Zeg Vadertje, lieveling, wat denk je wel dat er vandaag gebeurd is!! Stel je voor de post brengt me zoo juist twee brieven:
I. | Mijn verhaal is aangenomen! $50.! Ik ben dus een Schrijfster! |
II. | Een brief van College! Ik krijg het scholarship voor twee jaar, dus twee jaar hoef ik nu niets meer voor de colleges en het pension te betalen. Het fonds is gesticht voor ‘Buitengewone bekwaamheid in Engelsch, gepaard met goede vorderingen in de andere vakken’. En ik heb het gewonnen! Ik heb er wel naar gedongen vóór ik met vacantie naar Lock Willow ging, maar ik had geen idee, dat ik het zou krijgen, want ik had het eerste jaar immers herexamen voor Meetkunde en Latijn. Maar het schijnt, dat ik dat alweer heb opgehaald. O, ik ben toch zoo blij, zoo dolblij, want nu behoef ik niet meer zoo vreeselijk veel geld van je te krijgen. Alleen maar het zakgeld.
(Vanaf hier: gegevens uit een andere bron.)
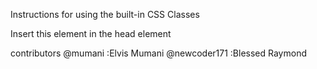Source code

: Instructions for using the built-in CSS Classes

Insert this element in the head element
  <link rel="stylesheet" href="./classes.css">




contributors
@mumani :Elvis Mumani
@newcoder171 :Blessed Raymond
En het is best mogelijk, dat ik dat later met schrijven of lesgeven ook zelf kan bij verdienen. |
Ik verlang nu toch zoo, om weer naar Fergussen Hall te gaan en dadelijk aan het werk te kunnen.
Altijd,
Je Jerusha Abbott,
schrijfster van ‘Hoe de Sophomores den wedstrijd wonnen’.
Aan alle kiosken verkrijgbaar. Prijs 25 cent.